= Alice Y. Hom =

Asian American LGBTQ community activist and author

Alice Y. Hom (born 1967) is an Asian American LGBTQ community activist and author.

== Education ==
Hom received her B.A from Yale, her M.A. in Asian American Studies from UCLA, and her Ph.D. in history from Claremont Graduate University. Her dissertation was titled “Unifying Differences: Lesbian of Color Community Building in Los Angeles & New York, 1970s-1980s”.

== Activism and career ==
Hom has been the Director of Asian American/Pacific Islanders in Philanthropy's Queer Justice Fund since 2010. She now is the Director of Equity and Social Justice  for The Northern California GrantMakers. She also is a host the Historically Queer Podcast. She was previously founding Director of the Intercultural Community Center at Occidental College, worked at the Getty Information Institute and Getty Research Institute. Hom has also served on the boards of the Astraea Lesbian Foundation for Justice, Visual Communications, Great Leap, June Mazer Lesbian Archives, and APAIT.

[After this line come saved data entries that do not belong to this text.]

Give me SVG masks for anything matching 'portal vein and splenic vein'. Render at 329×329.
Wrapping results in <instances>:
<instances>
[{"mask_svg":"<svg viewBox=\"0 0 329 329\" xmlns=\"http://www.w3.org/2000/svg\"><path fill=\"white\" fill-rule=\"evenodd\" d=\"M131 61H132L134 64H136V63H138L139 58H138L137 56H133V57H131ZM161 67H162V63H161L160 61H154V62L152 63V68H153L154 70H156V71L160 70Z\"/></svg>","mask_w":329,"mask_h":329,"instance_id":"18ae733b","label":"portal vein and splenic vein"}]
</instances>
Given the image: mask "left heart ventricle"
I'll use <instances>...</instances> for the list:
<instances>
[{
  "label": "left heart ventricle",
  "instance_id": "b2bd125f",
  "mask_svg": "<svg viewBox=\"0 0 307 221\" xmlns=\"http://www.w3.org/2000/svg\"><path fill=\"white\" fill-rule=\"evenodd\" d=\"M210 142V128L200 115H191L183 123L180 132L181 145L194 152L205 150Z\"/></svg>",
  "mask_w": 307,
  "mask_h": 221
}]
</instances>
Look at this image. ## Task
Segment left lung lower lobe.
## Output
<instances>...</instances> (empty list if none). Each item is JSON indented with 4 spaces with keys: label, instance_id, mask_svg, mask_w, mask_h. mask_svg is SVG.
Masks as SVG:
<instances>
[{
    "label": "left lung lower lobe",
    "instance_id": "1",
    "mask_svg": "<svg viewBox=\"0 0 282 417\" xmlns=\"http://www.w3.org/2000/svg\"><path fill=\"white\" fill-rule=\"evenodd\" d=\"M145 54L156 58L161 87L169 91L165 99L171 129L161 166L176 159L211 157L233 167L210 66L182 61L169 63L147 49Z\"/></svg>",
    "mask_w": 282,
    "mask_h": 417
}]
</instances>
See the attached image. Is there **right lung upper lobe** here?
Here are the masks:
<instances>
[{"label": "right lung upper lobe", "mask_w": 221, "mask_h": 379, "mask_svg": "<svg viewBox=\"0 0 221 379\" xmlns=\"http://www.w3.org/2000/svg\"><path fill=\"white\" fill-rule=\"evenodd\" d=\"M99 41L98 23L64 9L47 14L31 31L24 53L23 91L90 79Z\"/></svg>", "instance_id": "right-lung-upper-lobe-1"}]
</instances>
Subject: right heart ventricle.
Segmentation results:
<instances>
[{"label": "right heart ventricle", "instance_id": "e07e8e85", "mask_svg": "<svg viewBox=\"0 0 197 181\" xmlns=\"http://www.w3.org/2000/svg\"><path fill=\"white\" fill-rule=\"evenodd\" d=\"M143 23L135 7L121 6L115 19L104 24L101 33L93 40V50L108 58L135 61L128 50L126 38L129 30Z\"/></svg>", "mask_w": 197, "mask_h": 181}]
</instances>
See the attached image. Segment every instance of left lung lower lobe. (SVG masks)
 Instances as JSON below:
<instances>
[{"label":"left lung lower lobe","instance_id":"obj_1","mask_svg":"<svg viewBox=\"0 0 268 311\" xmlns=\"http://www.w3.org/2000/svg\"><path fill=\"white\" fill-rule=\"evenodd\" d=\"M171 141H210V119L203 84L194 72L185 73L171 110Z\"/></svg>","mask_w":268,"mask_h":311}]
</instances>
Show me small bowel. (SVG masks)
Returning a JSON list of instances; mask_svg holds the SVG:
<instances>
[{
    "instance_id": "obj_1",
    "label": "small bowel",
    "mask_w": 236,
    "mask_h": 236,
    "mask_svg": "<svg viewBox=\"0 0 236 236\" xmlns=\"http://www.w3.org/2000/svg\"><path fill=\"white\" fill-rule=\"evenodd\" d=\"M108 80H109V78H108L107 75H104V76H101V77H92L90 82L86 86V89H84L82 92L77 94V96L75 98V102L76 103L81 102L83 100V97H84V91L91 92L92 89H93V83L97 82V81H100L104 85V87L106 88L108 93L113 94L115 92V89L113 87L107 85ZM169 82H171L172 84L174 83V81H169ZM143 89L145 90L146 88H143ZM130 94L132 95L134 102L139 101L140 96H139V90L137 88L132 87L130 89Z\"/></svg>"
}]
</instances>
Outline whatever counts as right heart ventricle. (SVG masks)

Hom was an editor on Q&A: Queer in Asian America, an award-winning anthology of essays, personal accounts, fiction, and art on the meaning of being LGBTQ in Asian American communities.

In 2013, Governor Jerry Brown reappointed Hom to another term on the Cal Humanities Board, where she has served since 2012.

== Honors and awards ==
- 1998: Lambda Literary Award for Best Book in Lesbian and Gay Anthologies/Non-Fiction
- 1999: Honorable Mention for Outstanding Books Awards, Gustavus Myers Center for Study of Bigotry and Human Rights in North America
- 2001: Book Award from Association for Asian American Studies

== Published works ==
- "Q&A: Queer in Asian America" (1998)
- Unifying Differences: Lesbian of Color Community Building in Los Angeles & New York, 1970s-1980s (Claremont Graduate University: 2011)

== Personal life ==
Hom was born and raised in the Los Angeles, California area. She now resides in the Bay Area of California.